Thesis title: APOGEE 2: multi-layer machine-learning model for the interpretable prediction of mitochondrial missense variants
In multicellular organisms, mitochondria are essential for producing energy metabolism; their
dysfunction has pleiotropic effects and is a common cause of genetic diseases. The failure
of the oxidative phosphorylation system is frequently caused by mitochondrial DNA
mutations. Their significant variability in terms of clinical manifestations and onset of
symptoms, which involve multiple tissues, their heteroplasmic levels, and mutational load in
tissues, all contribute to the challenging task of the pathogenicity interpretation.

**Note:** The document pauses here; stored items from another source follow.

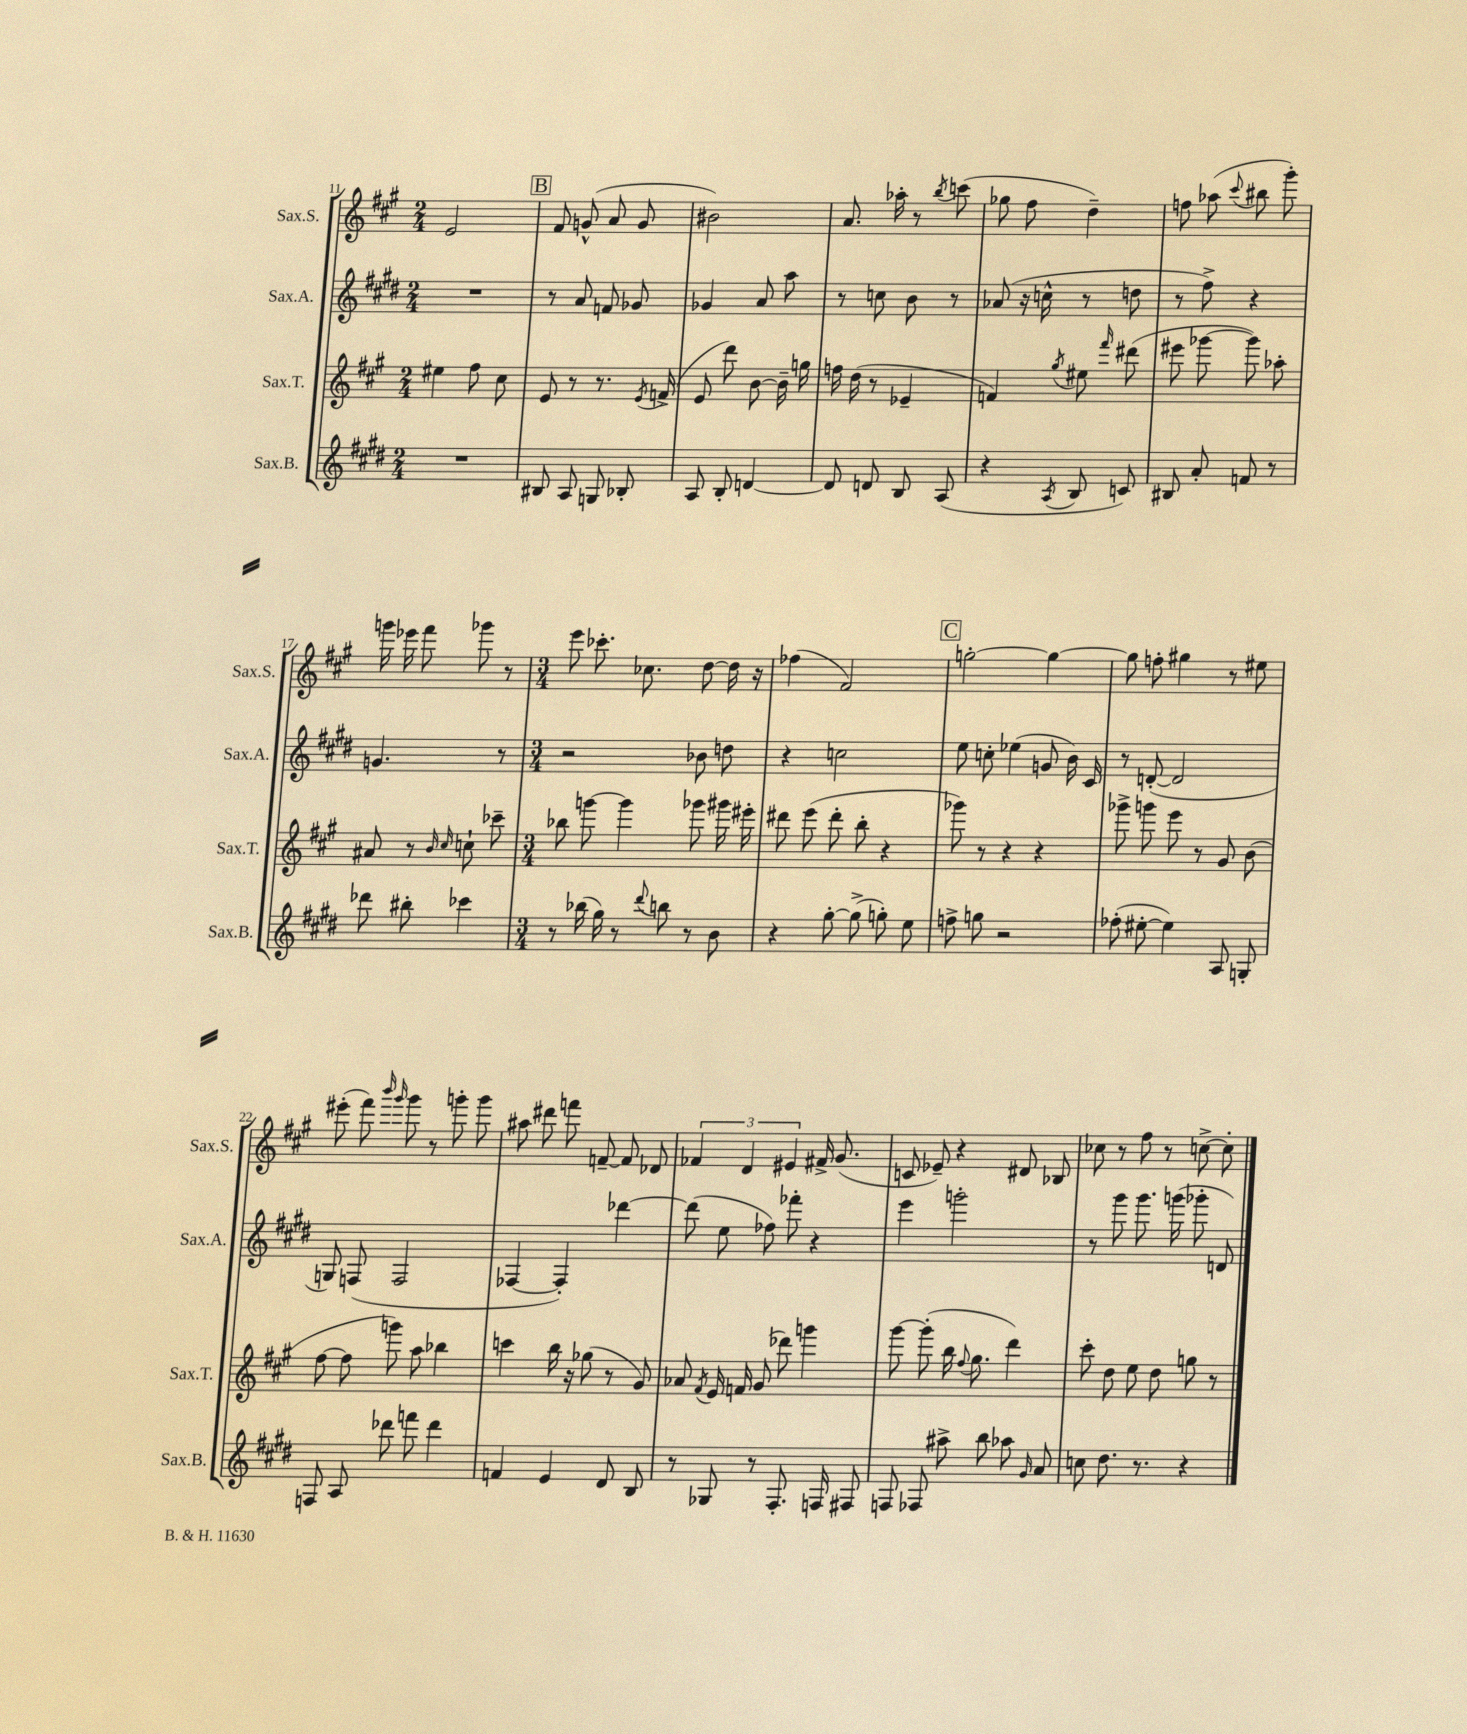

**kern	**kern	**kern	**kern
*staff4	*staff3	*staff2	*staff1
*clefG2	*clefG2	*clefG2	*clefG2
*k[f#c#g#d#]	*k[f#c#g#]	*k[f#c#g#d#]	*k[f#c#g#]
*M2/4	*M2/4	*M2/4	*M2/4
2r	4ee#\	2r	2e/
.	8ff#\	.	.
.	8cc#\	.	.
=	=	=	=
8B#/	8e/	8r	8f#/
8A/	8r	8a/	(8g^^/
8G/	8.r	8f/	8a/
8B-'/	.	8g-/	8g/
.	8qe/	.	.
.	(16f^/	.	.
=	=	=	=
8A/	8e/	4g-/	2b#\)
8B'/	8ddd\)	.	.
[4d/	[8b\	8a/	.
.	16b~\]	8aa\	.
.	16gg\	.	.
=	=	=	=
8d/]	16ff\	8r	8.a/
.	(16dd\	.	.
8d/	8r	8cc\	.
.	.	.	16aa-'\
8B/	4e-~/	8b\	8r
.	.	.	8qbb/
(8A/	.	8r	(8ccc\
=	=	=	=
4r	4f/)	(8a-/	8gg-\
.	.	16r	8ff#\
.	.	16cc^^\	.
8qA/	8qgg#/	.	.
8B/	8ee#\	8r	4dd~\)
.	16qqfff#/	.	.
8c/)	(8ddd#\	8dd\	.
=	=	=	=
8B#/	8eee#\	8r	8ff\
8a'/	[8ggg-\	8ff#^\)	(8aa-\
.	.	.	8qqccc#/
8f/	8ggg-\])	4r	8bb#\
8r	8aa-'\	.	8ggg#'\)
=	=	=	=
8ddd-\	8a#/	4.g/	16ggg\
.	.	.	16eee-\
8bb#'\	8r	.	8fff#\
.	16qqb/	.	.
.	16qqcc#/	.	.
4ccc-\	8cc`\	.	8ggg-\
.	8ccc-~\	8r	8r
=	=	=	=
*M3/4	*M3/4	*M3/4	*M3/4
8r	8bb-\	2r	8eee\
(16bb-\	[8ggg\	.	8.ccc-'\
16gg#\)	.	.	.
8r	4ggg\]	.	.
.	.	.	8.cc-\
8qqddd#/	.	.	.
8bb\	.	.	.
8r	8ggg-\	8b-\	[8dd\
8b\	16ggg#\	8dd\	16dd\]
.	16eee#'\	.	16r
=	=	=	=
4r	8ddd#\	4r	(4ff-\
.	(8eee\	.	.
[8gg#'\	8ddd#'\	2cc\	2f#/)
(8gg#^\]	8bb'\	.	.
8gg'\)	4r	.	.
8ee\	.	.	.
=	=	=	=
8ff^\	8ggg-\)	8ee\	[2gg'\
8gg\	8r	8cc'\	.
2r	4r	(4ee-\	.
.	4r	8g/	4gg\_
.	.	16b\)	.
.	.	16c#/	.
=	=	=	=
(8ff-'\	8ggg-^\	8r	8gg\]
[8ee#'\	8ggg\	([8d'/	8ff'\
4ee#\])	8eee\	2d/]	4gg#\
.	8r	.	.
8A/	8g#/	.	8r
8G'/	(8b\	.	8ee#\
=	=	=	=
8F/	[8ff#\	8G/)	(8eee#'\
8A/	8ff#\]	(8F/	8fff#\)
.	.	.	16qqbbb/
.	.	.	16qqggg#/
8ddd-\	8ggg\)	2F/	8ggg#\
8fff\	8aa\	.	8r
4ddd-\	4bb-\	.	8ggg'\
.	.	.	8ggg\
=	=	=	=
4f/	4ccc\	[4F-/	8aa#\
.	.	.	8ddd#\
4e/	16bb\	4F-'/])	8fff\
.	16r	.	.
.	(8gg-\	.	[8f~/
8d#/	8r	[4ddd-\	8f/]
8B/	8g#/)	.	8d-/
=	=	=	=
8r	8a-/	(8ddd-\]	6f-/
.	8qf#/	.	.
8G-/	16e/	8ee\	.
.	.	.	6d/
.	16f/	.	.
8r	(8g#/	8ff-\)	.
.	.	.	6e#/
8.F#'/	8ddd-\)	8fff-'\	.
.	4ggg\	4r	16f#^/
16F/	.	.	(8.g#/
8F#/	.	.	.
=	=	=	=
8F/	[8ggg#\	4eee\	8c/
8F-/	(8ggg#'\]	.	8e-~/)
8aa#^\	16bb\	2ggg'\	4r
.	8qqff#/	.	.
.	8.gg#\	.	.
8bb\	.	.	.
8aa-\	4ddd\)	.	8d#/
16qqg#/	.	.	.
8a/	.	.	8B-/
=	=	=	=
8cc\	8ccc#'\	8r	8cc-\
8.dd#\	8dd\	8ggg#\	8r
.	8ee\	8.ggg#\	8ff#\
8.r	.	.	.
.	8dd\	.	8r
.	.	(16ggg\	.
4r	8gg\	8ggg-'\	[8cc^\
.	8r	8d/)	8cc'\]
==	==	==	==
*-	*-	*-	*-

Here, we present APOGEE 2, the latest release of a mitochondrially-centered ensemble
method designed to improve the accuracy of pathogenicity predictions for interpreting
missense mitochondrial variants. In 2020, It was included in the American College of Medical
Genetics and Genomics/Association for Molecular Pathology (ACMG/AMP)’s joint
consensus recommendations as being specifically tailored for mitochondrial variants
classification.
APOGEE 2 features an improved machine learning method and a curated training set for
enhanced performance metrics. It offers region-wise assessments of genome fragility and
mechanistic analyses of specific amino acids that cause perceptible long-range effects on
protein structure. With clinical and research use in mind, APOGEE 2 scores and
pathogenicity probabilities are precompiled and available in MitImpact, an online collection of
genomic, clinical and functional annotations for all nucleotide changes that cause
non-synonymous substitutions in human mitochondrial protein coding genes, developed by
our group. APOGEE 2’s ability to address challenges in interpreting mitochondrial missense
variants makes it a valuable tool in the field of mitochondrial genetics, aiding mtDNA variants
genotype-phenotype correlations, improving diagnostic accuracy, and supporting the
development of potential therapeutic interventions.